I don't remember the results, but after the experiment, my mom planted all the plants in one pot and I still have them 13 years later. They flower all the time.
nasmo
nasmo on Jul 29 '11 at 6:46pm
Oh man, oobleck. I remember that stuff. If you have a big enough pool of it, you can actually run across the surface without falling in. Doing this is one of my life goals.
ofthecoast
ofthecoast on Jul 29 '11 at 6:48pm
a giant pool of oobleck sounds amazing. I want to do it. This year I filled my classroom with 400+ balloons. Next year? oobleck. haha. that would be so rad/terrible.
ofthecoast
ofthecoast on Jul 29 '11 at 6:49pm
In grade 8 we had to make a car powered by a mousetrap, and ours was awesome. we used records for the wheels and my partner Sheena's dad did the whole thing for us while we watched Hamsterdance on the computer. Oh, 1998.
Manupix
Manupix on Jul 29 '11 at 6:55pm
I never did this kind of stuff, didn't exist where and when I went to school. But in (the equivalent of) high school, I was so nerdish about chemistry I stole chemicals from school and experimented in the home basement. I never consciously tried dangerous stuff like explosions, but I was too excited to be careful and got lucky a few times.
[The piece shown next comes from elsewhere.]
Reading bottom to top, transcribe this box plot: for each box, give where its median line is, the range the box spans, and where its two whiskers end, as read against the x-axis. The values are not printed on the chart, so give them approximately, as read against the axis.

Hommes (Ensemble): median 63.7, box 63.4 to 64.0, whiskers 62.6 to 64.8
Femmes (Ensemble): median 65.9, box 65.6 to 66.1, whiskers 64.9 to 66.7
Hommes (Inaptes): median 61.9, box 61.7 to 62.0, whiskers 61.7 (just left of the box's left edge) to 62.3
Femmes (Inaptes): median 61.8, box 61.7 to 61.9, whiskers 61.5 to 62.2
The awful smells sometimes made my mother check on me.
ofthecoast
ofthecoast on Jul 29 '11 at 6:56pm
and in grade 9 we had to find a way to launch ping pong balls into a bucket 2 meters away using baking soda and vinegar.

We used really skinny pill containers that could be stopped with a cork, and we hollowed out the cork and filled it with baking soda, attatched the ping pong ball to the cork, and we put the vinegar in the container. When we put the cork in, the baking soda fell into the vinegar and the gas pushed the cork off and sent the ball flying into the bucket.
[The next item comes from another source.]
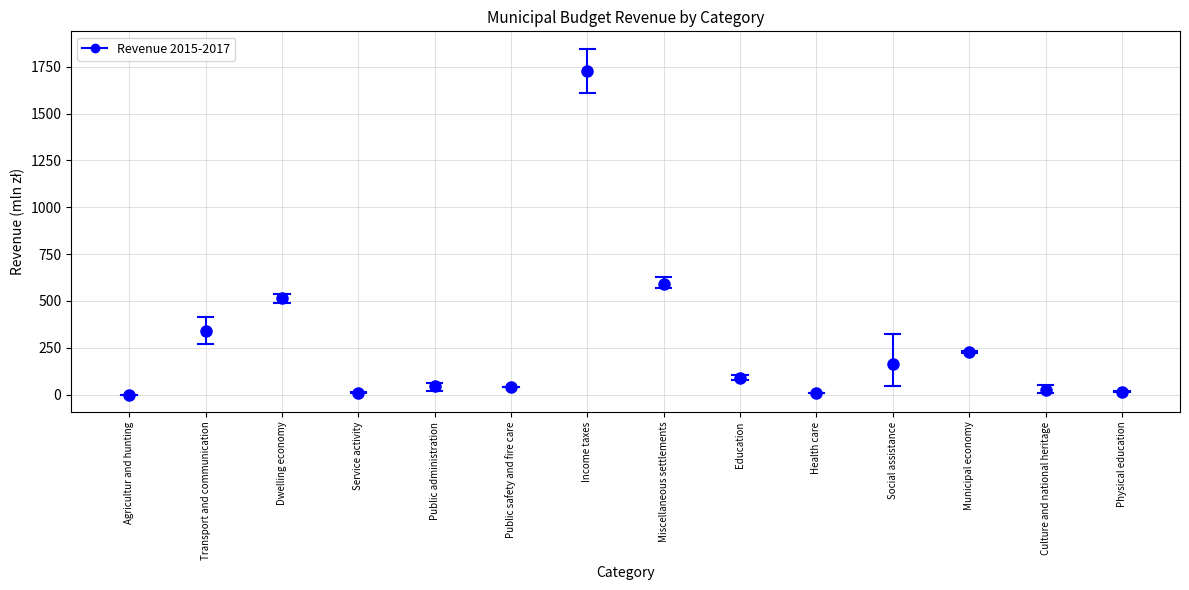

What is the difference between the 2016 values at Miscellaneous settlements and Physical education?

550.7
we figured this out without sheena's dad, and it worked REALLY well at home, and then at the science olympics (we did not have fairs) we spilled our vinegar all over the floor and it was terrible.
Bio-bot 9000
Bio-bot 9000 on Jul 29 '11 at 8:43pm
I won honorable mention in junior high for a sowbug habitat selection experiment. I made a wooden box with 4 chambers: dark & warm, dark & cold, light & warm, light & cold. Heat was produced by pocket hand-warmers, cold by freezer packs, and light level by an opaque or clear plastic lid.
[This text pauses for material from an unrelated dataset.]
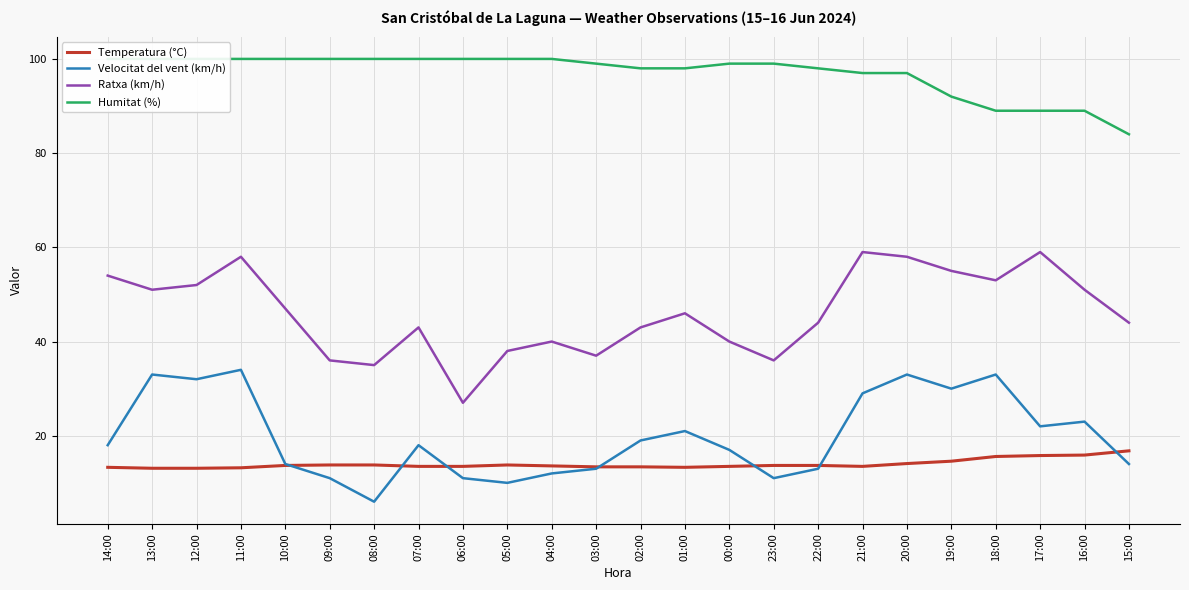

At which category is the sum across all series the highest?

11:00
Then I caught a bunch of sowbugs and put them in the middle, and recorded where they spent most of their time. They preferred dark & warm, which supported my hypothesis.
Bio-bot 9000
Bio-bot 9000 on Jul 29 '11 at 8:43pm
sowbugs=pillbugs=rolypolies=woodlice=terrestrial isopods
Bio-bot 9000
Bio-bot 9000 on Jul 29 '11 at 8:45pm
oh and each chamber was connected to other chambers by little doors in the dividers. If only I'd have had replicates! Coulda been published! Nobel for sure!
nasmo
nasmo on Jul 30 '11 at 12:35pm
Whoa, that's actually a pretty cool project, Sam. I don't think we were allowed to use animals in ours.
2 days later
nasmo
nasmo on Aug 01 '11 at 6:42pm
I hereby request more science fair stories.

For example, did you know that you can make a battery out of a potato? TRUE STORY.